- The paper presents a relevance reward model integrating human feedback with multi-objective loss to optimize product retrieval relevance.
- The paper employs typo-aware training and sophisticated negative sampling to robustly handle noisy data and misspelled queries.
- The paper demonstrates, via offline metrics and online A/B testing, an aggregate improvement up to 9.58% in recall, underscoring its practical impact.
Enhancing Relevance of Embedding-based Retrieval at Walmart
Introduction
This paper presents the enhancements made to Walmart's Embedding-based Retrieval (EBR) system designed to optimize the search functionality on Walmart's e-commerce platform. Traditional keyword-based search, while effective in certain aspects, often struggles to bridge the semantic gap between varied customer queries and product listings. The shift to embedding-based retrieval aims to overcome these limitations by representing queries and products as dense vectors within a dual-encoder architecture, facilitating a more semantic understanding of search queries.
However, despite initial gains in relevance through the adoption of EBR, Walmart encountered several instances of relevance degradation, primarily arising from noise within the training data and an inability to manage misspelled queries effectively. This paper explores multiple strategies proposed to resolve these issues and enhance relevance, subsequently improving customer shopping experience.
Methods
Several enhancements were introduced to the EBR system:
- Relevance Reward Model (RRM): A model based on human relevance feedback, leveraging a cross-encoder architecture, was developed. This model is employed to refine training data and derive relevance labels, introducing a multi-objective loss function during training to simultaneously optimize for relevance and customer engagement.
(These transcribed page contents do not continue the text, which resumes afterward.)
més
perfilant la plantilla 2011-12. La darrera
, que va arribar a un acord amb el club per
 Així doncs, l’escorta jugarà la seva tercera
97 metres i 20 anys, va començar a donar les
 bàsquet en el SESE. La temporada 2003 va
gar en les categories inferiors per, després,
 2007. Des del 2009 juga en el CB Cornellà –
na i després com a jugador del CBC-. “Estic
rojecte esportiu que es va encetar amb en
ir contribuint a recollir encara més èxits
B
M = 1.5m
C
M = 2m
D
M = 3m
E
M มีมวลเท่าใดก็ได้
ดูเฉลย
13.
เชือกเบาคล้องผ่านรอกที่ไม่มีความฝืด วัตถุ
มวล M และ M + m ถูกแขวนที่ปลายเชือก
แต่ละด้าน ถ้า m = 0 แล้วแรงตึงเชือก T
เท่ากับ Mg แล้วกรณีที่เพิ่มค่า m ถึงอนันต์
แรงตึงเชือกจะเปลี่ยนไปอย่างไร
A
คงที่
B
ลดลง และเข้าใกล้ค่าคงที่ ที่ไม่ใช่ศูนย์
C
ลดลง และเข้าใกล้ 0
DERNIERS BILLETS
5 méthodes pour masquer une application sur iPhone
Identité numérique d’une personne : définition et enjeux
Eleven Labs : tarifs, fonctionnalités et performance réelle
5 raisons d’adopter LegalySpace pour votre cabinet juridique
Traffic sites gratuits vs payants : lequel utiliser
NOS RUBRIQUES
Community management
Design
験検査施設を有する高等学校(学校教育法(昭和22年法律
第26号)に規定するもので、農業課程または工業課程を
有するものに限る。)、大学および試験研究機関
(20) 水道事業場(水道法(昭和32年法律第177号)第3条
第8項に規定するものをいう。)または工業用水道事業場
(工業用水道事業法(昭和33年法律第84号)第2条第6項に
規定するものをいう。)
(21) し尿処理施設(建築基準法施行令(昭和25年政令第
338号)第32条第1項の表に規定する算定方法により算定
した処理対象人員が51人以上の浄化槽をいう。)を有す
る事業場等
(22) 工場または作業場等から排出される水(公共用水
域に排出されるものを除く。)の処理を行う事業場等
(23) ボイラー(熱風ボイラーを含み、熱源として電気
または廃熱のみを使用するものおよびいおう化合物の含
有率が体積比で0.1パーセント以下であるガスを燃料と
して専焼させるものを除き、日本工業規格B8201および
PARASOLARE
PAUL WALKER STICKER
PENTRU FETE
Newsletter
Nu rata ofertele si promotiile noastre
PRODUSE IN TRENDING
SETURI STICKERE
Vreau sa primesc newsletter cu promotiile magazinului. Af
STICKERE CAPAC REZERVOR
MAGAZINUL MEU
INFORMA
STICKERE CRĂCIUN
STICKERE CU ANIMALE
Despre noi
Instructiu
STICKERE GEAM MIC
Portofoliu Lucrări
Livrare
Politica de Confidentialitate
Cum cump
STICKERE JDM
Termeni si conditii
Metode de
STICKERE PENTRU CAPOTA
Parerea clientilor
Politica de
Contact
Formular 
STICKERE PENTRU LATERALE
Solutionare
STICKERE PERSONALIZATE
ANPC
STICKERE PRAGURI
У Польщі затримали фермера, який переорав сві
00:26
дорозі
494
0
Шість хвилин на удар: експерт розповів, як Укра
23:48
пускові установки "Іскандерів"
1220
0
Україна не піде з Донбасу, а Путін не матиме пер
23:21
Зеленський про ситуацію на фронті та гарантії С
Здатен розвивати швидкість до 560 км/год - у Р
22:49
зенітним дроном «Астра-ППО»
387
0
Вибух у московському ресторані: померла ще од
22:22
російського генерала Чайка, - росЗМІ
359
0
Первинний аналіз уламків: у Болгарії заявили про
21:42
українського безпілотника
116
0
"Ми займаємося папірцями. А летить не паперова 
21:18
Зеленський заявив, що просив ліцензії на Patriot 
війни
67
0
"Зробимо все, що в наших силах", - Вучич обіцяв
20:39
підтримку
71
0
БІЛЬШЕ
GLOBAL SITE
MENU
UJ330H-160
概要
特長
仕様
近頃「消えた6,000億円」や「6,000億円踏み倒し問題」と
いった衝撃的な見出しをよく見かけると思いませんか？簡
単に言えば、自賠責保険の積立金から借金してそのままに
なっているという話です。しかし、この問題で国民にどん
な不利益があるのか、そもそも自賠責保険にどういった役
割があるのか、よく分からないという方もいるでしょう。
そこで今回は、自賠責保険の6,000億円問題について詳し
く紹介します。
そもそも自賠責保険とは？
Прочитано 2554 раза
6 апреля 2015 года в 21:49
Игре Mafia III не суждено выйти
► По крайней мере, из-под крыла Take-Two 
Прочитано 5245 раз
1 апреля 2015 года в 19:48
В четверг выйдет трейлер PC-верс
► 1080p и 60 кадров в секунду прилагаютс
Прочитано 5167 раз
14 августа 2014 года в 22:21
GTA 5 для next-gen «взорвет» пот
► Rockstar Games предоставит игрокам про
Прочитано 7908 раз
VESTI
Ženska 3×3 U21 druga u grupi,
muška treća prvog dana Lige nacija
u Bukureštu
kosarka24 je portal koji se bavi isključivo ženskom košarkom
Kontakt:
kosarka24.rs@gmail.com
- Typo-Aware Training: Techniques to robustly handle misspelled queries were integrated into the training process, incorporating common typos in queries to enhance model resilience.
- Enhanced Negative Sampling: Improvements in offline negative sample generation were introduced. This includes a more sophisticated approach for ensuring relevance guardrails and dynamically generating semi-positive samples.
- New Labeling Scheme: A revised labeling strategy was proposed for better distinguishing product relevance based on comprehensive customer engagement metrics.
Performance Evaluation
The effectiveness of these methodologies was assessed through a series of offline and online evaluations:
- Offline Evaluation: Employing exact match metrics to determine the relevance and precision of retrieved products demonstrated significant improvements, particularly when utilizing the refined multi-objective loss function.
- Online A/B Testing: Deployment within a hybrid retrieval system on Walmart.com showed positive outcomes, with improvements in NDCG metrics and revenue lift corroborating the enhancements observed in relevance metrics.
Results
Table~\ref{table.rrm} illustrated that integrating the RRM to revise labels yielded an EM Recall@20 improvement of 2.57\%, while employing it in a multi-objective loss setting enhanced recall by 7.07%. The combination of both approaches resulted in an aggregate improvement of 9.58%. Furthermore, the implementation of typo-aware training and enhanced negative sampling strategies provided substantial relevance lifts—particularly in EM Recall and Precision metrics.
Future Implications
These enhancements have practical implications for scaling semantic search capabilities in large-scale e-commerce platforms. The integration of human-annotated feedback into embedding-based systems represents a significant step towards achieving higher relevance and precision in product retrieval. The methodologies proposed, notably the novel approach to multi-objective optimization, hold potential for adaptation across various industries reliant on precise information retrieval systems.
Moving forward, further research could delve into refining the relevance reward mechanisms and extending the typo tolerance capabilities of the EBR model. Additionally, exploring more intricate methods of synthesizing engagement data with semantic relevance could provide deeper insights into customer behaviors and preferences.
In summary, this paper demonstrates Walmart's commitment to advancing their search retrieval systems by addressing core challenges within their EBR implementation, achieving substantial gains in relevance and overall search performance on their platform.